**What to do**
A word-for-word copy of the line containing "onzichtbaar was. Toen" and every following line to the end of the data below is all the answer should hold.
········
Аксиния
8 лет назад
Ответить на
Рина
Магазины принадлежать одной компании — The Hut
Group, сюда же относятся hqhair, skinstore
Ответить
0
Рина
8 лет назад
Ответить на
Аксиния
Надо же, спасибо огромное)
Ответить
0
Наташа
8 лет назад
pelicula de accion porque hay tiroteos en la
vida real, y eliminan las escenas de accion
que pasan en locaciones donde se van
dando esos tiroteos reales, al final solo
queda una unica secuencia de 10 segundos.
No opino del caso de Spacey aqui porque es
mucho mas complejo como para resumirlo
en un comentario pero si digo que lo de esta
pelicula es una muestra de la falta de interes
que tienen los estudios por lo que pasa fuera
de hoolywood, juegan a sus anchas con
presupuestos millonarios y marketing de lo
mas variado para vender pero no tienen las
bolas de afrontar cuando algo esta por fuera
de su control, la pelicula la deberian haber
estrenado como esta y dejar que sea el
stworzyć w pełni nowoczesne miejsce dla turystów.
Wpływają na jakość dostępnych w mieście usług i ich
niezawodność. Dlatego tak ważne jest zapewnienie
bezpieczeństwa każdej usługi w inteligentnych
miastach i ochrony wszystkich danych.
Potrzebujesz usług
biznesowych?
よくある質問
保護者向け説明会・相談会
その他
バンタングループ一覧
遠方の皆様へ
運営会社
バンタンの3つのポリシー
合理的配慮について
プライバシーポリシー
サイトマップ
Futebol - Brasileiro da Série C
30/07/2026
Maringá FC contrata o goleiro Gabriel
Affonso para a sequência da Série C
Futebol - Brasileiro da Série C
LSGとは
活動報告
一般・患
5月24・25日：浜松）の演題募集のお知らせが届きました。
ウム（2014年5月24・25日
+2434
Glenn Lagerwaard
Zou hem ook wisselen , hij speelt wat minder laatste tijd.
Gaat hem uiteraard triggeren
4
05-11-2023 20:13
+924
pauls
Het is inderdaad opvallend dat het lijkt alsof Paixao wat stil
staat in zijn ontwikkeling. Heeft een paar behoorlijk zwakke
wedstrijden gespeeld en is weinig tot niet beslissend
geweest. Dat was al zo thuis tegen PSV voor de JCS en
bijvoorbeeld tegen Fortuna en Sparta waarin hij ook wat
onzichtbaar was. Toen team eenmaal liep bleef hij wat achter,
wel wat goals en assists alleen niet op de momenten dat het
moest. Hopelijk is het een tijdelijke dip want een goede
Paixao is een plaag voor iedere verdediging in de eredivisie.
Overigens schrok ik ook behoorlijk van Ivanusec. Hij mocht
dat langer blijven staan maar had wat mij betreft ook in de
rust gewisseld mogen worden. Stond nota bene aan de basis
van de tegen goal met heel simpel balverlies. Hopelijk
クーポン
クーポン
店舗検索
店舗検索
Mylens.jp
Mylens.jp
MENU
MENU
········
**Response**
onzichtbaar was. Toen team eenmaal liep bleef hij wat achter,
wel wat goals en assists alleen niet op de momenten dat het
moest. Hopelijk is het een tijdelijke dip want een goede
Paixao is een plaag voor iedere verdediging in de eredivisie.
Overigens schrok ik ook behoorlijk van Ivanusec. Hij mocht
dat langer blijven staan maar had wat mij betreft ook in de
rust gewisseld mogen worden. Stond nota bene aan de basis
van de tegen goal met heel simpel balverlies. Hopelijk
クーポン
クーポン
店舗検索
店舗検索
Mylens.jp
Mylens.jp
MENU
MENU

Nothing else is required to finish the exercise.